In the last two posts in this series, we introduced the concept and architecture behind the Facecam, and looked at the desktop-based component to build our face recognition database (facedata.xml).
In this post we’ll take a look at the Raspberry Pi-resident face recognition engine. This component is implemented as a daemon (which is basically the Unix/Linux equivalent of a Windows service, for those unfamiliar with the term) that looks in an “input” folder for images to process and populates an “output” folder with the results of the face recognition process.
In the next post in the series, we’ll look at the implementation of a simple daemon to process the text files in this “output” folder, sending the text to an LED message-board.
But back to today’s topic… the first thing we need to do is to install OpenCV on the Raspberry Pi, for which this post proved very helpful.
# Install OpenCV and its samples
sudo pacman -S python2-numpy opencv opencv-samples
# Add the pi user to the video group
# (good for testing webcam-related samples)
sudo usermod -a -G video pi
At this stage it should be possible for you to browse to and test the OpenCV samples, a step I’m going to skip here.
Next up, we can get the source for the daemon onto the local system and build it. Now at some point I’ll get around to creating a makefile for this, but as it’s only one .cpp file for now I haven’t bothered, although I have put it in a ZIP along with a couple of XML files it depends on.
sudo pacman -S unzip gcc pkg-config
cd
mkdir facerecog
cd facerecog
wget "http://through-the-interface.typepad.com/files/FacRecSrc.zip"
unzip FacRecSrc.zip
g++ `pkg-config opencv --cflags --libs` FaceRecDaemon.cpp -o facerecd
sudo cp facerecd /etc/rc.d
It should now be possible to run the daemon by launching the facerecd command, but first we need to create our input and output directories:
cd
mkdir –p faces/in
mkdir faces/out
mkdir faces/debug
facerecd
To avoid having to launch this manually, we can edit the rc.conf file to have it launch on boot:
sudo nano /etc/rc.conf
Then if you scroll down to the last line in the file, you can make sure both motion and facerecd are there:
DAEMONS=(!hwclock syslog-ng network openntpd @netfs @crond @sshd @motion facerecd)

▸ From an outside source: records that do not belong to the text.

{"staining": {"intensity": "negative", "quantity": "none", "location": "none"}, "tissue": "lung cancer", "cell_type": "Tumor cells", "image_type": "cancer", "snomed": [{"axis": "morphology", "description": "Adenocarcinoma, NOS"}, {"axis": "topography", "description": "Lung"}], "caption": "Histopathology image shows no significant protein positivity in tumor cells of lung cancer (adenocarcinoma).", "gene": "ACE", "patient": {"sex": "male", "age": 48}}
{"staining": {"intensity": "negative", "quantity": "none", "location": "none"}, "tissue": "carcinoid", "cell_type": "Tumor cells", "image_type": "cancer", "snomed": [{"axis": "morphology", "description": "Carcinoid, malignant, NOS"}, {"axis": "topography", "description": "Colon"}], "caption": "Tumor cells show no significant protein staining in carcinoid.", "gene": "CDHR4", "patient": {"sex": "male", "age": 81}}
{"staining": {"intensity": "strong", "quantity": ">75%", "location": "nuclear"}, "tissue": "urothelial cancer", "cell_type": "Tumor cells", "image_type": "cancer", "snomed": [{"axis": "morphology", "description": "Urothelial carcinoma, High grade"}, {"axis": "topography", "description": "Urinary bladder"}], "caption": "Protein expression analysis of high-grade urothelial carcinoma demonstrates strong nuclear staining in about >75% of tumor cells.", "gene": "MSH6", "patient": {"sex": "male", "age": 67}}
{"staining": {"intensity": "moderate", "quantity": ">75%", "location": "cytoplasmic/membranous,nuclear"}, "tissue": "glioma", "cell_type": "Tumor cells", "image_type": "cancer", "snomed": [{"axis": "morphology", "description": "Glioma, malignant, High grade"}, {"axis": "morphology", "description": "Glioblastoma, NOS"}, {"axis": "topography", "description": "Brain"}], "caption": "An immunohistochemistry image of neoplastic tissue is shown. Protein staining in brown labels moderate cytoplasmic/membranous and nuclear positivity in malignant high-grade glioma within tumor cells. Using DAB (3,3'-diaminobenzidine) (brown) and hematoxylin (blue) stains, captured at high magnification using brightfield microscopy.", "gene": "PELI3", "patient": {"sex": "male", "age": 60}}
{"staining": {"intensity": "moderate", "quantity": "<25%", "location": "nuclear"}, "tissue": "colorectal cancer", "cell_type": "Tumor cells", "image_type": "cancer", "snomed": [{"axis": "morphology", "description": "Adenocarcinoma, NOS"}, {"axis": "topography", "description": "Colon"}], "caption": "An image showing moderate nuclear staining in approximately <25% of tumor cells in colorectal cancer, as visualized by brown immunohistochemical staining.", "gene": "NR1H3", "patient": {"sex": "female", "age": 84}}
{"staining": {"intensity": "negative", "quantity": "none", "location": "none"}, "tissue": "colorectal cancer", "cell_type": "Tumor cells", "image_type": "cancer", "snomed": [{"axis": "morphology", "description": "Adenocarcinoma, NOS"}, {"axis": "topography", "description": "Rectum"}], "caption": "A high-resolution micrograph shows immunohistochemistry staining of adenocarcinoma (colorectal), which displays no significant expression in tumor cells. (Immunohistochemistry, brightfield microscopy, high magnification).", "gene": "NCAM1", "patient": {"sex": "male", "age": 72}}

You’ll also need to edit the motion.conf file, to hook it up to the face detection component:
sudo nano /etc/motion/motion.conf
You need to make sure motion is saving images, and that they get copied to the “input” folder. These are the settings I changed:
output normal
jpeg_filename %C-%v-%q
on_picture_save cp %f /home/pi/faces/in
This breaks the uploader Python script we introduced way back when, but for now I’m just fine with that (it’ll be a trivial change in the code to strip of the frame number from the JPG filename).
Let’s now take a look at he C++ source for our daemon. To get started with writing the daemon, I took the boilerplate code from this article. I then took a big chunk of Shervin Emami’s original face recognition implementation, but stripped out a lot that wasn’t needed (as we’re only reading from the database and don’t need to train it, for instance).
Most of this was using an earlier version of the OpenCV API (which seems to be standard C functions), but I also ended up including some more recent C++ code – OpenCV thankfully provides helpful functions to interoperate between its C and C++ APIs – but that also means the code is less consistent than I’d have liked. At some point I’d like to come back and rework the C-based implementation to use C++ – I’m currently using a horrible mix of strings and char*, just for starters – but I have to find the time (and right now this is working well enough for my purposes). Part of the issue stems from my decision – right or wrong – to code inside Visual Studio, transfer the .cpp across to the Pi via SFTP and then build locally using gcc. If this loop was streamlined – by cross compiling directly on Windows or OSX, or even by editing the C++ code directly on the Pi – then I might be more inclined to take the time to rework the implementation.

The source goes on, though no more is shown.